7 de agosto de 2020 · Pastor Miles DeBenedictis

En esta enseñanza

El Pastor Miles ofrece una actualización de mitad de año sobre el estado de la iglesia, explicando cómo el COVID-19 ha acelerado tendencias culturales y eclesiales que ya venía observando, y cómo Cross Connection está adaptando su ministerio en línea y presencial. Cierra con un estudio de Filipenses 4:2–13, llamando a los creyentes a la mansedumbre, a regocijarse siempre, y al contentamiento por medio de la fortaleza de Cristo.
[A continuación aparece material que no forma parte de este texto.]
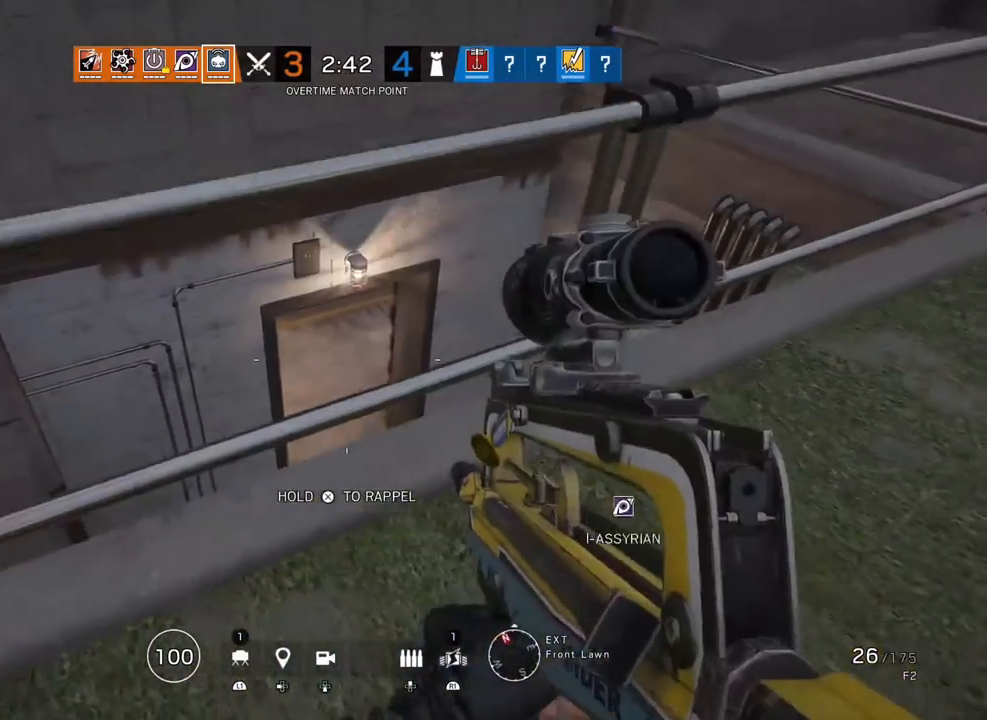
{"buttons": [], "left_stick": "right", "right_stick": "up-right", "events": [[50, "left_stick", "down-left"], [283, "left_stick", "down-right"], [317, "right_stick", "up-right"], [367, "left_stick", "right"]]}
  • El COVID-19 no ha creado nuevas tendencias, sino que ha acelerado las existentes en los negocios, la sociedad y la iglesia hasta en diez años.
  • Miembros fieles de la iglesia han pasado de asistir dos o tres veces por semana a dos veces al mes o menos, muchas veces debido a presiones económicas y laborales, sin volverse menos comprometidos con Cristo.
  • Cross Connection está invirtiendo en un espacio en línea dedicado y en puntos de conexión más amplios porque el mercado del siglo XXI está en línea, tal como Pablo ministró en los mercados de su época.
  • La iglesia no es solo predicación, sino también comunión, partimiento del pan, hospitalidad y oración, todo lo cual debe continuar más allá de los servicios en línea.
  • En Filipenses 4, Pablo llama a la mansedumbre hacia los demás, al regocijo constante mediante una perspectiva eterna, y al contentamiento aprendido por la fortaleza de Cristo.
  • "Todo lo puedo en Cristo" trata de soportar la dificultad y permanecer contento y bondadoso, no es un versículo para sacar de contexto.
Regocijaos en el Señor siempre. Otra vez digo: Regocijaos. Vuestra gentileza sea conocida de todos los hombres. El Señor está cerca. Por nada estéis afanosos, sino sean conocidas vuestras peticiones delante de Dios en toda oración y ruego, con acción de gracias. Y la paz de Dios, que sobrepasa todo entendimiento, guardará vuestros corazones y vuestros pensamientos en Cristo Jesús... he aprendido a contentarme, cualquiera que sea mi situación... Todo lo puedo en Cristo que me fortalece. ()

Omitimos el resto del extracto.